◆ PROBLEM REQUIREMENTS:
Filter the lines below and copy out each one that contains the string "content".

Records in a dataset
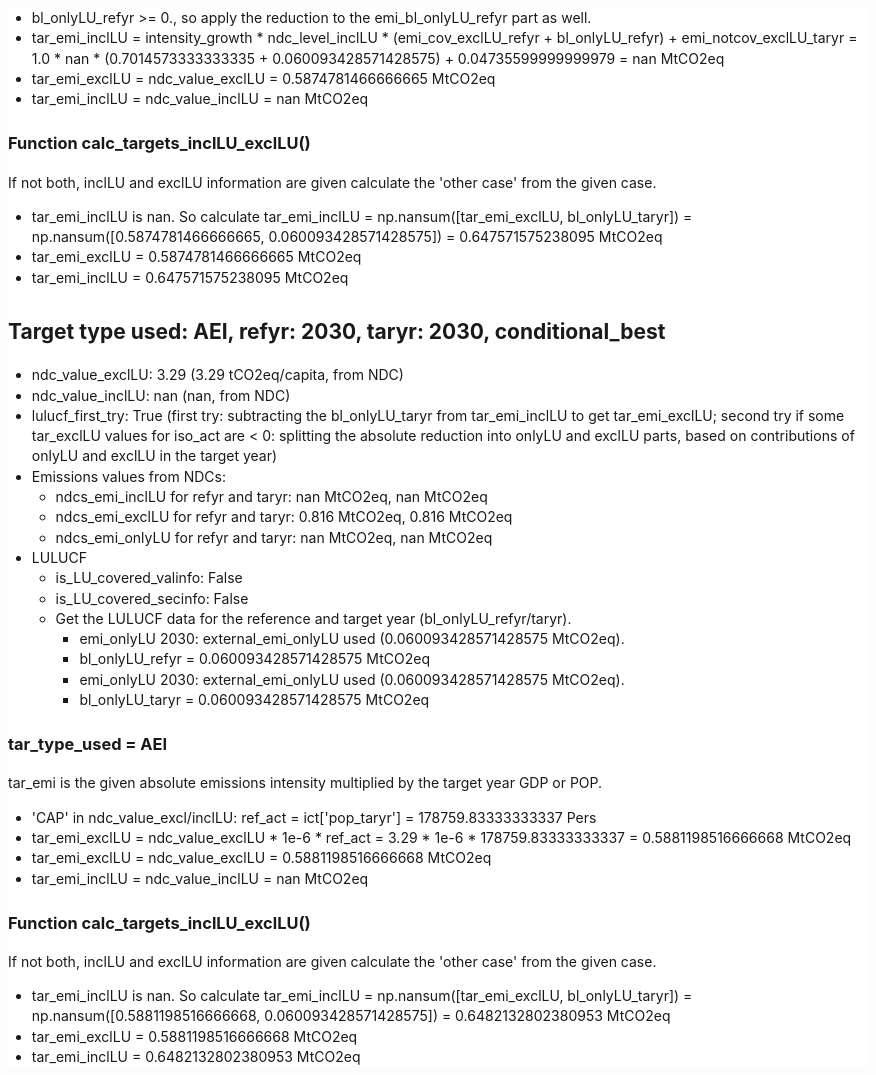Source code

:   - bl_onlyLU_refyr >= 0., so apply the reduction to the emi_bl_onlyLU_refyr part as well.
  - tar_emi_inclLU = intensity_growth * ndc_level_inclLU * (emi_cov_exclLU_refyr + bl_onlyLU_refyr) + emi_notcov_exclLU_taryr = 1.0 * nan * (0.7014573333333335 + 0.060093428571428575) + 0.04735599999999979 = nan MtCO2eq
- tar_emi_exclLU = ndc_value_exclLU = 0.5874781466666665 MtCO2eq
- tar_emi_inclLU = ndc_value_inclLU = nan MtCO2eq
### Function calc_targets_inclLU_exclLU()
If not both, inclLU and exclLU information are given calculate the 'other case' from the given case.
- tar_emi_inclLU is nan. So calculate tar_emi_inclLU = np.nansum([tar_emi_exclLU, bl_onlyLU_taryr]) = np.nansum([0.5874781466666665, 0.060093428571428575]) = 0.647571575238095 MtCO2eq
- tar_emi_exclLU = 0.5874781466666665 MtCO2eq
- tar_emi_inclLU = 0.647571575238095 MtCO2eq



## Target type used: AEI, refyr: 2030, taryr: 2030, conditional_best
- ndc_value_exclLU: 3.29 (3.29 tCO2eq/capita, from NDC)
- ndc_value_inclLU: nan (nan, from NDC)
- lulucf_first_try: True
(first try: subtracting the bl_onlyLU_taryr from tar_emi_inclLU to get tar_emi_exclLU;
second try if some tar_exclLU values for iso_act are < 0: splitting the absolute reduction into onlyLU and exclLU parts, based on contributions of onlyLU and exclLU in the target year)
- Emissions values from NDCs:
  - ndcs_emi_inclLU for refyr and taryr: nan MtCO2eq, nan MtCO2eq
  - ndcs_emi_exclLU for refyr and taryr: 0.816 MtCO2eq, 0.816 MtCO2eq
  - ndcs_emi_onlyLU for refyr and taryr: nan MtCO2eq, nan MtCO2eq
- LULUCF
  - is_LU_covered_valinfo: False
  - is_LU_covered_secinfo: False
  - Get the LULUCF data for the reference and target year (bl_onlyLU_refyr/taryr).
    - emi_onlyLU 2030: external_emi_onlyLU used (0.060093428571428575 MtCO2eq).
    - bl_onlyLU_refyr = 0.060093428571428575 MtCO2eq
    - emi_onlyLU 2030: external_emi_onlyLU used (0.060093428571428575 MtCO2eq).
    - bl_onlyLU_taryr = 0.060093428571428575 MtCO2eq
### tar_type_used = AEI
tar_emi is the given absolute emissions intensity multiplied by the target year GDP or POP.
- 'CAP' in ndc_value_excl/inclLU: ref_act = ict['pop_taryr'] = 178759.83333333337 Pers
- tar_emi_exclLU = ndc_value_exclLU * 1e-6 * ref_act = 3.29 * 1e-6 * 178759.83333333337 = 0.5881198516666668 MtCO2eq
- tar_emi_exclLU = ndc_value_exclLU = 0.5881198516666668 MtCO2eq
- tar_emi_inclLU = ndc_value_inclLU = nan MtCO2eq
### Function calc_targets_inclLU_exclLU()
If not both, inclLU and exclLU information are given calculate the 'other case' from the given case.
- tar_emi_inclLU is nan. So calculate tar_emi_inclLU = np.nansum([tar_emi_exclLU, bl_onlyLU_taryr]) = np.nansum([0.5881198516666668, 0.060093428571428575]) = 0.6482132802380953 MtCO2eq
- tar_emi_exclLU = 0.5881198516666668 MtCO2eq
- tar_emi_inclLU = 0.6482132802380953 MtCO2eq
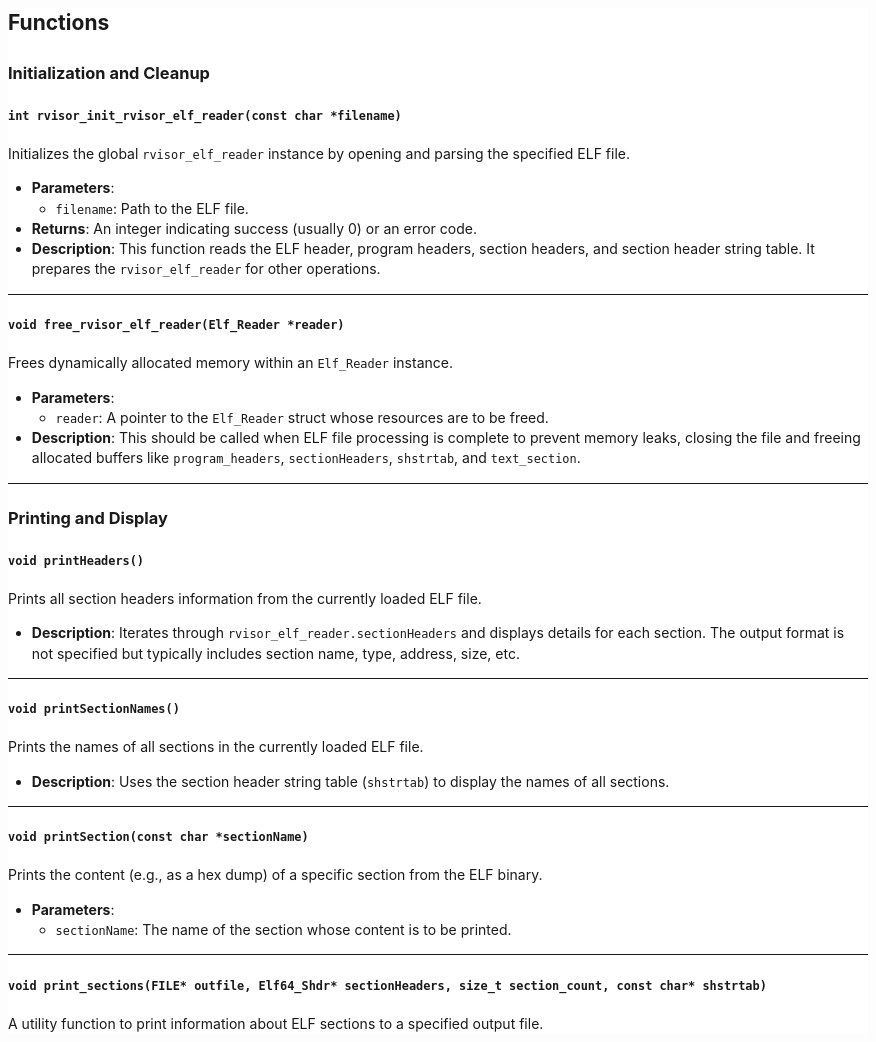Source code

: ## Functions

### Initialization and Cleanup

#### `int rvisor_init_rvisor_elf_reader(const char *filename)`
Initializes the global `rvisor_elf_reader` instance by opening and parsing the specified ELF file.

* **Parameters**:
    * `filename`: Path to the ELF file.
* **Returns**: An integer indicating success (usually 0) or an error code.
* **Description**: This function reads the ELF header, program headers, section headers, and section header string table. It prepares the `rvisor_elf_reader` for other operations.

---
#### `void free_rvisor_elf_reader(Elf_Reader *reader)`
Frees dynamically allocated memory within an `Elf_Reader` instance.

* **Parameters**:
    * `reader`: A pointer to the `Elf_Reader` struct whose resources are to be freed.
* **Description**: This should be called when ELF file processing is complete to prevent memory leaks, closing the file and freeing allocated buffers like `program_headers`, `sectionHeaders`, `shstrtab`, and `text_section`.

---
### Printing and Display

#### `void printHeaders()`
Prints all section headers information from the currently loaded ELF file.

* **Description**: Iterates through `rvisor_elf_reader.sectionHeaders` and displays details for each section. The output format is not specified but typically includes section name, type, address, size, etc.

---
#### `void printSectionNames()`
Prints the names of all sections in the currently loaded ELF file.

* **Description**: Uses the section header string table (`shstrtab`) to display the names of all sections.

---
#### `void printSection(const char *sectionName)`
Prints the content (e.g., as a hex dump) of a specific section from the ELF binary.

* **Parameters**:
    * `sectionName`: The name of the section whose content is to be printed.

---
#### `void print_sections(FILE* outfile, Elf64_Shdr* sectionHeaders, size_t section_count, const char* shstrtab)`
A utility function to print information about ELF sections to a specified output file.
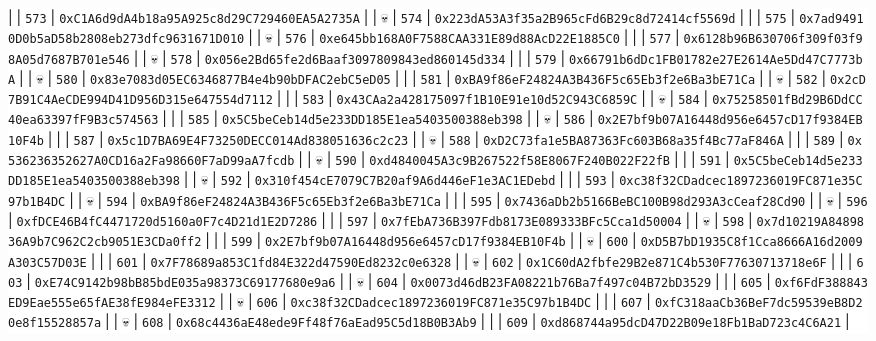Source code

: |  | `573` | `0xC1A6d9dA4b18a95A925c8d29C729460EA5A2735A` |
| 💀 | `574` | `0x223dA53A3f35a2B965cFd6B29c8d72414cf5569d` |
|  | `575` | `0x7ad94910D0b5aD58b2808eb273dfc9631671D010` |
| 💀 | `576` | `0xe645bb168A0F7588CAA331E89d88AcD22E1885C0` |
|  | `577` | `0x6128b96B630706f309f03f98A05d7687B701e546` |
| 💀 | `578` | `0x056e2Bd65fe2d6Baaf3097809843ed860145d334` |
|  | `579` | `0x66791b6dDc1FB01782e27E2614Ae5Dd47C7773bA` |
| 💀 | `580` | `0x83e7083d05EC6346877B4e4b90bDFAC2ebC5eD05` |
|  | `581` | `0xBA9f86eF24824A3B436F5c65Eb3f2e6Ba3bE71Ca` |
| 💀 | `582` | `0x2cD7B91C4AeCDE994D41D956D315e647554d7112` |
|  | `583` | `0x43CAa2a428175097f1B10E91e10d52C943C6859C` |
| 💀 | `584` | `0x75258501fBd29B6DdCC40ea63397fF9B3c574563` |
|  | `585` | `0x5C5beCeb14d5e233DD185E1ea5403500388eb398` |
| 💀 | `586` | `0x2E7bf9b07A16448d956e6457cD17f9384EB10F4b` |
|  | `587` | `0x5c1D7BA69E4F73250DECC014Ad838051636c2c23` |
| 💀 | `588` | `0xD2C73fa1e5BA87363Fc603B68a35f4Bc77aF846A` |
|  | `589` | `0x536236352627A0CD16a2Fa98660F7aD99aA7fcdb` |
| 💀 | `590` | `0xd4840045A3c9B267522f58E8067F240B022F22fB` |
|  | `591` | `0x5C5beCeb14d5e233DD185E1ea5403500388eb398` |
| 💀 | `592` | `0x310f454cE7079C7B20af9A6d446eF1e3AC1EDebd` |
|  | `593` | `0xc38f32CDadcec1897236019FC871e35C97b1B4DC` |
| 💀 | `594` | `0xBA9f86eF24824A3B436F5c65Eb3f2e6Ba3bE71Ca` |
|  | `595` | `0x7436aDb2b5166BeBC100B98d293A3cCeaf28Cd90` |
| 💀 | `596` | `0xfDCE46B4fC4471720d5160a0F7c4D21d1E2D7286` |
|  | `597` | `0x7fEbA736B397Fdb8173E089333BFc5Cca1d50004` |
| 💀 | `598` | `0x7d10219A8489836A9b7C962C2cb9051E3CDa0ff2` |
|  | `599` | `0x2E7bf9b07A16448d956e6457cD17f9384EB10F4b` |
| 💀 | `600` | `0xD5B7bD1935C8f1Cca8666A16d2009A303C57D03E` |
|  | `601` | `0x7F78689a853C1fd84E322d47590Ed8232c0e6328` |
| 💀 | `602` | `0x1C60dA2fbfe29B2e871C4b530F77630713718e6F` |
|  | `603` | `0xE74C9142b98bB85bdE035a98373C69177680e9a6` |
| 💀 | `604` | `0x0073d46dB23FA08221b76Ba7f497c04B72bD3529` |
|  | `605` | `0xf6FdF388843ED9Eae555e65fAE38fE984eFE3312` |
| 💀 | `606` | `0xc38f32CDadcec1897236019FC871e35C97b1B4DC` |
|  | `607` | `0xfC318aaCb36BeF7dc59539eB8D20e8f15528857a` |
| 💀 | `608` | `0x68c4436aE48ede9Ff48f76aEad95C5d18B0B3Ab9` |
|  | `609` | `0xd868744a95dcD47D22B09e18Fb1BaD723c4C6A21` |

◆ RESULT BELOW:
Prints the content (e.g., as a hex dump) of a specific section from the ELF binary.
    * `sectionName`: The name of the section whose content is to be printed.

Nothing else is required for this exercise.